Another argument, not heard widely this year but nonetheless historical fact, is that over the centuries, Portland’s entire waterfront scene has changed-and changed again. From the city’s earliest days to the late 19th century, the waterfront and its piers were hubs of transportation and the home of manufacturing industries that required access to shipping by water. Nearly all of that activity left long ago for places closer to railroads and interstate highways, and the fishing industry is what remains. Now that business, too, is in decline, leaving pier owners looking for new options.

In 2009 a group of pier owners in Portland’s waterfront central zone (the stretch between Maine State Pier and the International Marine Terminal) approached the city planning board with proposals to liberalize zoning. Under the plan eventually endorsed by the board, up to half of a pier’s ground-floor space could be leased to non-marine commercial tenants. While the pier owners didn’t raise it, the question of residential use surfaced in discussions with the planning board as well; the Portland Society of Architects suggested that the ban on residential development be lifted.  Allowing only commercial development such as office buildings and hotels, the society argued, won’t help existing hotels and office buildings downtown, while a mix of commercial and residential development would make the waterfront zone more diverse.

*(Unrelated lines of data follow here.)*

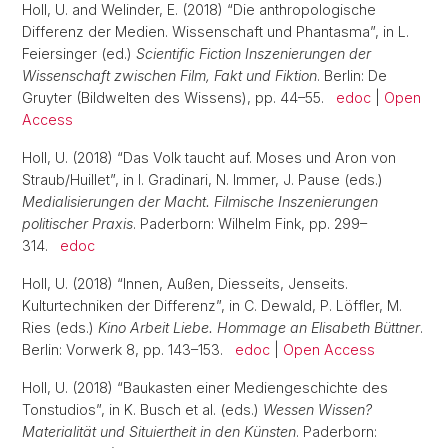
Holl, U. and Welinder, E. (2018) “Die anthropologische
Differenz der Medien. Wissenschaft und Phantasma”, in L.
Feiersinger (ed.)
Scientific Fiction Inszenierungen der
Wissenschaft zwischen Film, Fakt und Fiktion
. Berlin: De
Gruyter (Bildwelten des Wissens), pp. 44–55.
edoc
|
Open
Access
Holl, U. (2018) “Das Volk taucht auf. Moses und Aron von
Straub/Huillet”, in I. Gradinari, N. Immer, J. Pause (eds.)
Medialisierungen der Macht. Filmische Inszenierungen
politischer Praxis
. Paderborn: Wilhelm Fink, pp. 299–
314.
edoc
Holl, U. (2018) “Innen, Außen, Diesseits, Jenseits.
Kulturtechniken der Differenz”, in C. Dewald, P. Löffler, M.
Ries (eds.)
Kino Arbeit Liebe. Hommage an Elisabeth Büttner
.
Berlin: Vorwerk 8, pp. 143–153.
edoc
|
Open Access
Holl, U. (2018) “Baukasten einer Mediengeschichte des
Tonstudios”, in K. Busch et al. (eds.)
Wessen Wissen?
Materialität und Situiertheit in den Künsten
. Paderborn: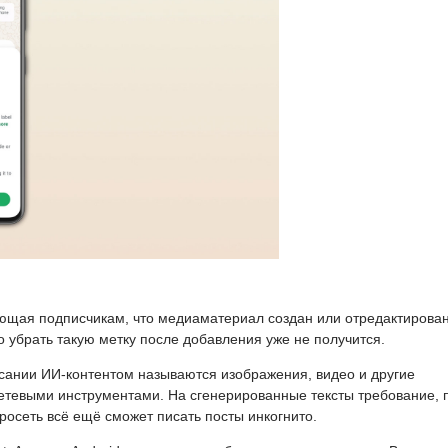
ющая подписчикам, что медиаматериал создан или отредактирован
 убрать такую метку после добавления уже не получится.
сании ИИ-контентом называются изображения, видео и другие
тевыми инструментами. На сгенерированные тексты требование, 
осеть всё ещё сможет писать посты инкогнито.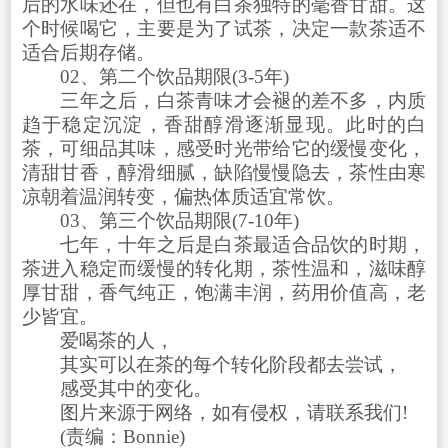
后的水味还在，但也有白茶独特的毫香甘甜。这
个时候喝它，主要是为了试茶，决定一款茶适不
适合后期存储。
02、第二个饮品期限(3-5年)
三年之后，白茶青味才会褪的差不多，内质
趋于稳定沉淀，香甜醇滑逐渐显现。此时的白
茶，可细品其味，感受时光带给它的缓慢变化，
清甜甘香，醇滑细腻，缺陷慢慢隐去，茶性由寒
凉朝着温润转变，偏热体质适宜常饮。
03、第三个饮品期限(7-10年)
七年，十年之后是白茶最适合品饮的时期，
茶进入稳定而缓慢的转化期，茶性温和，滋味醇
厚甘甜，香气纯正，饱满丰润，药用价值高，老
少皆宜。
爱喝茶的人，
其实可以在茶的每个转化阶段都去尝试，
感受其中的变化。
图片来源于网络，如有侵权，请联系我们!
(责编：Bonnie)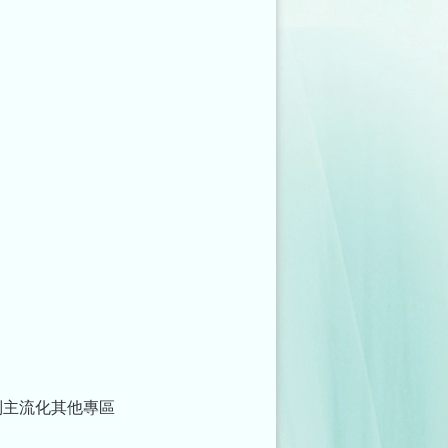
別主流化其他專區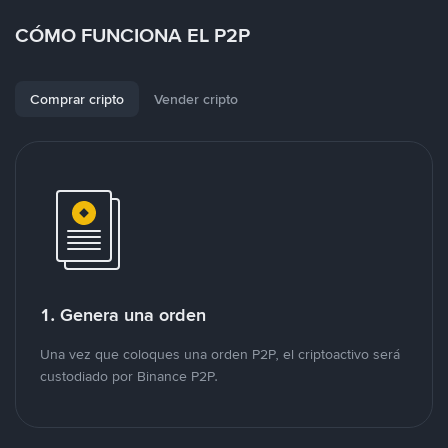
CÓMO FUNCIONA EL P2P
Comprar cripto
Vender cripto
1. Genera una orden
Una vez que coloques una orden P2P, el criptoactivo será
custodiado por Binance P2P.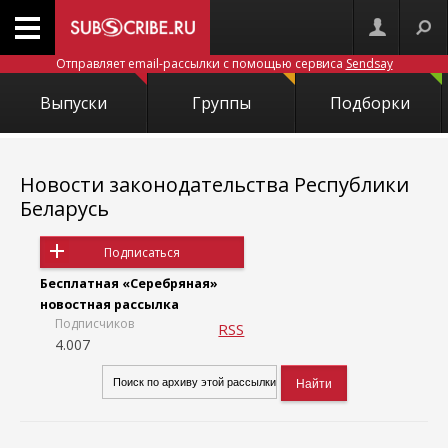
Отправляет email-рассылки с помощью сервиса
Sendsay
Выпуски
Группы
Подборки
Новости законодательства Республики
Беларусь
Подписаться
Бесплатная «Серебряная»
новостная рассылка
Подписчиков
RSS
4.007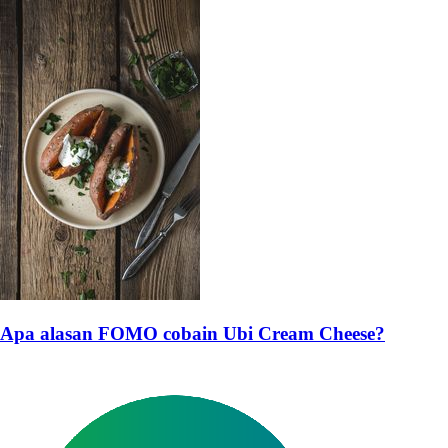
Apa alasan FOMO cobain Ubi Cream Cheese?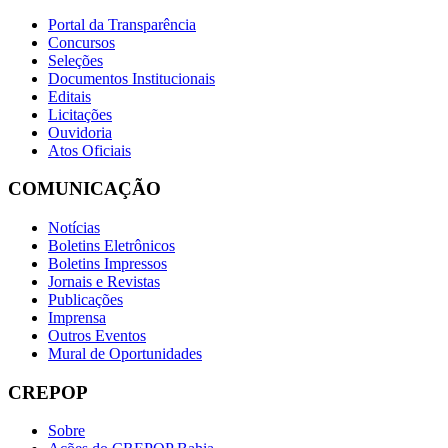
Portal da Transparência
Concursos
Seleções
Documentos Institucionais
Editais
Licitações
Ouvidoria
Atos Oficiais
COMUNICAÇÃO
Notícias
Boletins Eletrônicos
Boletins Impressos
Jornais e Revistas
Publicações
Imprensa
Outros Eventos
Mural de Oportunidades
CREPOP
Sobre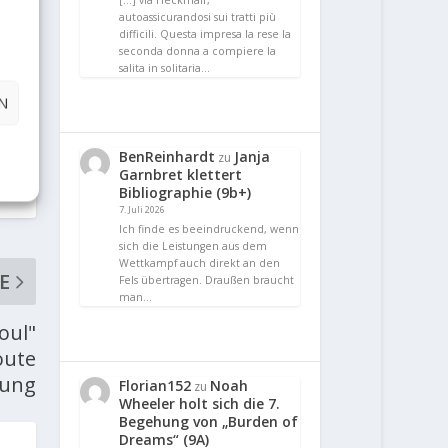
[…] via Heckmair,
autoassicurandosi sui tratti più
difficili. Questa impresa la rese la
seconda donna a compiere la
salita in solitaria…
N
BenReinhardt
Janja
zu
Garnbret klettert
Bibliographie (9b+)
7. Juli 2026
Ich finde es beeindruckend, wenn
sich die Leistungen aus dem
Wettkampf auch direkt an den
E
Fels übertragen. Draußen braucht
man…
oul"
oute
hung
Florian152
Noah
zu
Wheeler holt sich die 7.
Begehung von „Burden of
Dreams“ (9A)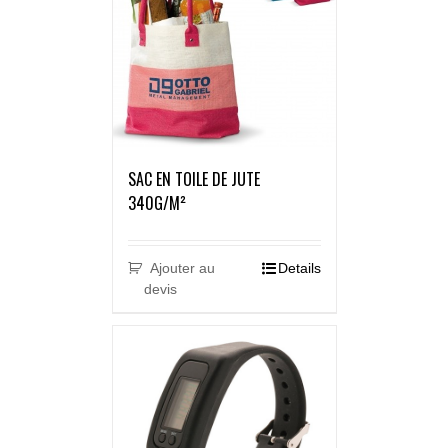
SAC EN TOILE DE JUTE
340G/M²
Ajouter au
Details
devis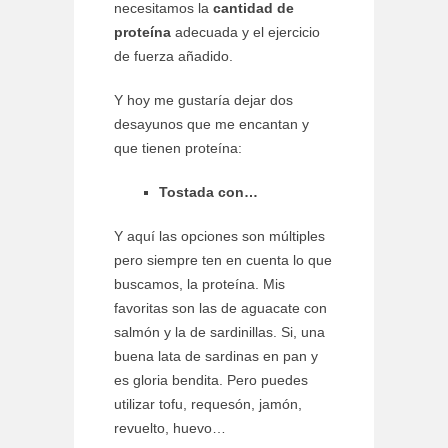
necesitamos la
cantidad de
proteína
adecuada y el ejercicio
de fuerza añadido.
Y hoy me gustaría dejar dos
desayunos que me encantan y
que tienen proteína:
Tostada con…
Y aquí las opciones son múltiples
pero siempre ten en cuenta lo que
buscamos, la proteína. Mis
favoritas son las de aguacate con
salmón y la de sardinillas. Si, una
buena lata de sardinas en pan y
es gloria bendita. Pero puedes
utilizar tofu, requesón, jamón,
revuelto, huevo…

Over several months the board took a site walk, held two public forums and inventoried land, buildings, uses and employment in the central zone.

In July 2010 it adopted a vision statement for the area to the effect that development “will achieve a balance where non-marine economic development benefits the piers, the waterfront and the city by sustaining marine infrastructure, protecting opportunity for commercial marine activity, and promoting appropriate access by the public to views and activities in Portland Harbor.”

The planning board didn’t endorse residential development but left the door open, commenting that such uses aren’t necessarily incompatible with marine uses.

All in all, the statement was in stark contrast with the marine-only rules adopted in the late 1980s, which reserve ground floors entirely for marine uses and ban recreational vessels from taking up berthing space.

The pier owners’ efforts and the planning board statement didn’t go unnoticed. In mid-July, lobsterman Willis Spear, who has fished out of Cousins Island all his life, convinced 70 fellow fishermen to sign a petition opposing any plan to allow recreational vessels to berth at the downtown piers now reserved for commercial boats. The change would likely drive up the cost of berthing space and make it harder for fishermen to find affordable places to store their traps and tie up at night, he told the Portland Press Herald. “If you don’t take a stand somewhere, people take advantage of you-and eventually you lose your livelihood.”

A month after the petitions were presented to city council, without comment but likely fearing backlash, the pier owners dropped their request that the berthing rules be liberalized. Meanwhile, the effort to modify the zoning to allow other activities on the piers and along Commercial Street has inched forward through the series of workshops and hearings required under city rules.  Decisions are expected by early fall.

David D. Platt is former editor of The Working Waterfront.